● **EXTRACT TO READ**:
Incorporating faculty sense making in the implementation and modification of an instrument to measure social and cognitive engagement

Background Over the last decade, numerous calls for change in engineering education have been made. Following these recommendations, the field of engineering education saw the development and implementation of several learning innovation and instructional practices. While there has been extensive research examining barriers and affordances to the adoption of teaching practices and curriculum, much less work has been done on assessment instruments. In addition, research highlights there is generally resistance on the part of faculty members when it comes to adopting new practices, owing to the fact that faculty often feel as though their input was not solicited during the development process.

Purpose As part of a larger study to develop an instrument that measures students’ social and cognitive engagement with a course, this work seeks to explore the decision making processes faculty undertake when they choose to adapt and adopt the aforementioned instrument. In addition, we seek to investigate how engaging faculty in the process of developing and, using the instrument impacts the overall ability of the instrument to meet the needs of current and future users.

Method A group of engineering faculty at a pacific northwest institution will participate in this study through interviews and survey implementation in their course. Data will be collected by means of three interviews. First, faculty will be interviewed to understand their motivation in using our survey and their perception its benefits. A second interview will follow, using the instrument items as a guide to determine how faculty make sense of these items in relation to their course and their students. In a final interview, faculty will be provided a summary of the survey results for their students and prompted to discuss how this data is useful to them as a teacher. Faculty will also be asked what parts of the survey they would like changed and why.

● **YOUR TASKS**:
1. Set down the part of the study abstract that opens with the words containing "Method A group" and closes with "changed and why.", copying it word for word.
2. List the section labels that introduce the paragraphs of the study abstract.
3. Extend the study abstract on faculty engagement with the survey instrument, picking up after its last sentence.
The rows that come next are separate material, apart from the study abstract.

● **SUPPLIED MATERIAL**:
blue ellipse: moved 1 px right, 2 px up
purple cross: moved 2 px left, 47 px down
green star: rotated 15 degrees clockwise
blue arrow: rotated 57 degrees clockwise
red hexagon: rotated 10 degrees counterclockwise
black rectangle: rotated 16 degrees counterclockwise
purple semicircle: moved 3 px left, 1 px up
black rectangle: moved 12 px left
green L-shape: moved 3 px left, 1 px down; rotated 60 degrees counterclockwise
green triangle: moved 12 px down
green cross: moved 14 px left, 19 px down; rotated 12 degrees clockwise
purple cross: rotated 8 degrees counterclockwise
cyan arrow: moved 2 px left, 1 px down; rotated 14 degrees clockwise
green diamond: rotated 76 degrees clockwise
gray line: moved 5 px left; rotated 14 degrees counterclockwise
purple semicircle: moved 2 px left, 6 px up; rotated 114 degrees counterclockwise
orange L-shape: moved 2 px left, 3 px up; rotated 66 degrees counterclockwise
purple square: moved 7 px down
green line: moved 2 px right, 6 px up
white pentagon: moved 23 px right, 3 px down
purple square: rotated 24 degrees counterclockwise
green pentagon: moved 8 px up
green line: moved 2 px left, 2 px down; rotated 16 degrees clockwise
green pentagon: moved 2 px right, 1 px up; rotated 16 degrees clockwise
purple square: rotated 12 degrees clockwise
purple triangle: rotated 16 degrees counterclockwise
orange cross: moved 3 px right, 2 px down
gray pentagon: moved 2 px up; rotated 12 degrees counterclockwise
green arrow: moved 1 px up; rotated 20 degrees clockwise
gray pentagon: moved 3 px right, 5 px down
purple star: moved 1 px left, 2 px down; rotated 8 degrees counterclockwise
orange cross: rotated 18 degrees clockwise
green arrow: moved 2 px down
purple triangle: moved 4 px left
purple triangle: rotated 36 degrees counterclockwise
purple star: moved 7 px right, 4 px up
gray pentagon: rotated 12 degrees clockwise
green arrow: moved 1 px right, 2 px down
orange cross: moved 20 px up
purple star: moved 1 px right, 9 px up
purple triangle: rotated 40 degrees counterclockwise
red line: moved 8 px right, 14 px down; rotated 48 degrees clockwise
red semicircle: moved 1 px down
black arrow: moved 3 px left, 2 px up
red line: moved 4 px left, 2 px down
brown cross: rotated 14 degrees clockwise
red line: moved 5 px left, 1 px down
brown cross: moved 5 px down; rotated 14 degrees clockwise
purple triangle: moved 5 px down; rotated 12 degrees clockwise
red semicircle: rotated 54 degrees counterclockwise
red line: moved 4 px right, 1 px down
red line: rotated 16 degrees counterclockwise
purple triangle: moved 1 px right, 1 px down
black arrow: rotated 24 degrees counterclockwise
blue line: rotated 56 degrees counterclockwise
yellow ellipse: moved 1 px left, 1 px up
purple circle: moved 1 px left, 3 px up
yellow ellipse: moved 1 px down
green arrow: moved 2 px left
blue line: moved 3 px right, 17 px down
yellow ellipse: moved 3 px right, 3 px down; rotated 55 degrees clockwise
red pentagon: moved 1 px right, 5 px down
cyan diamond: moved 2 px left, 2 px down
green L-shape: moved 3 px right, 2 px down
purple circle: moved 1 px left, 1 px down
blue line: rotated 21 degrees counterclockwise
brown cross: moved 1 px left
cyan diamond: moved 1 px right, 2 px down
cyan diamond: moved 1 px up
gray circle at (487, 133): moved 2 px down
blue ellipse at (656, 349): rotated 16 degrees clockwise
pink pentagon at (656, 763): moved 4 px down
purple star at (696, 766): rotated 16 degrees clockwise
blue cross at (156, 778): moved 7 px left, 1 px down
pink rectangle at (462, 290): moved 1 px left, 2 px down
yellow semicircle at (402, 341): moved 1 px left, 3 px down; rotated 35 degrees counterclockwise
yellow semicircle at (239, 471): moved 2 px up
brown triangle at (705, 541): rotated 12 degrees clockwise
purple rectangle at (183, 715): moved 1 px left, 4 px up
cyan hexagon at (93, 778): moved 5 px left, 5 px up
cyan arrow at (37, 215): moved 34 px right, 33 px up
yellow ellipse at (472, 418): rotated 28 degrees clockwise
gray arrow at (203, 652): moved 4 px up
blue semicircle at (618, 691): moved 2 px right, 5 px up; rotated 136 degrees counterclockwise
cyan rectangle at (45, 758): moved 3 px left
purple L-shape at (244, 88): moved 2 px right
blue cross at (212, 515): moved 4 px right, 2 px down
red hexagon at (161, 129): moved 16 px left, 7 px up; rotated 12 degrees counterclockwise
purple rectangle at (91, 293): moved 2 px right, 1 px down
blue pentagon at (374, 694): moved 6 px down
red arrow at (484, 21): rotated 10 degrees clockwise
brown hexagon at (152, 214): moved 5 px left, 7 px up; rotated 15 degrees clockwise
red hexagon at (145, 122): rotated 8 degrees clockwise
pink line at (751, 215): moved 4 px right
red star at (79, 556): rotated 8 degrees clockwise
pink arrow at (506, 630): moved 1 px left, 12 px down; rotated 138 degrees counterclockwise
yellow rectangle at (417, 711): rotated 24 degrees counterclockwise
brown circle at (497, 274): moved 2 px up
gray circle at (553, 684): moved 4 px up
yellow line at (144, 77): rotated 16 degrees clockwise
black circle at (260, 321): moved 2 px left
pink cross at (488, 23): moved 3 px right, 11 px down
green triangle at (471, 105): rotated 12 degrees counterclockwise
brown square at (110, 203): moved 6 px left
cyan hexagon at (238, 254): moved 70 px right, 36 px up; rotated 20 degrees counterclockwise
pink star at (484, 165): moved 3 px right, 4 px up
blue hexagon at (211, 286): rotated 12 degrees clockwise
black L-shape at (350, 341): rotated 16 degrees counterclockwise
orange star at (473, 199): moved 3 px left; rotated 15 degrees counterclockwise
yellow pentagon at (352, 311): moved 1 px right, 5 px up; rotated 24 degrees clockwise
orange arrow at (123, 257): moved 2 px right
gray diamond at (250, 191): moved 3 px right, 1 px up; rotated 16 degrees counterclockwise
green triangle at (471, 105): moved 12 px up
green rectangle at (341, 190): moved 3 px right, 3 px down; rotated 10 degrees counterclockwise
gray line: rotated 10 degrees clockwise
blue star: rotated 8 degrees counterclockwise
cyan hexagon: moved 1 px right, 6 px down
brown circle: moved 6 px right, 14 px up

● **REPLIES**:
1.
Method A group of engineering faculty at a pacific northwest institution will participate in this study through interviews and survey implementation in their course. Data will be collected by means of three interviews. First, faculty will be interviewed to understand their motivation in using our survey and their perception its benefits. A second interview will follow, using the instrument items as a guide to determine how faculty make sense of these items in relation to their course and their students. In a final interview, faculty will be provided a summary of the survey results for their students and prompted to discuss how this data is useful to them as a teacher. Faculty will also be asked what parts of the survey they would like changed and why.

2. Background, Purpose, Method

3.
Results This study will demonstrate how feedback from faculty, as it relates to the usability of the instrument and recommendations for improvement, impact the evolution of the social and cognitive engagement instrument. In addition, this approach will allow for an understanding of how the adoption of the instrument emerged through faculty input.

Conclusion Uncovering how and why faculty are motivated to investigate student engagement in their course is a core component of validity. Also, understanding faculty perspective can guide future development efforts. Future research will investigate the role of the instrument and student data on teachers changing their teaching practices.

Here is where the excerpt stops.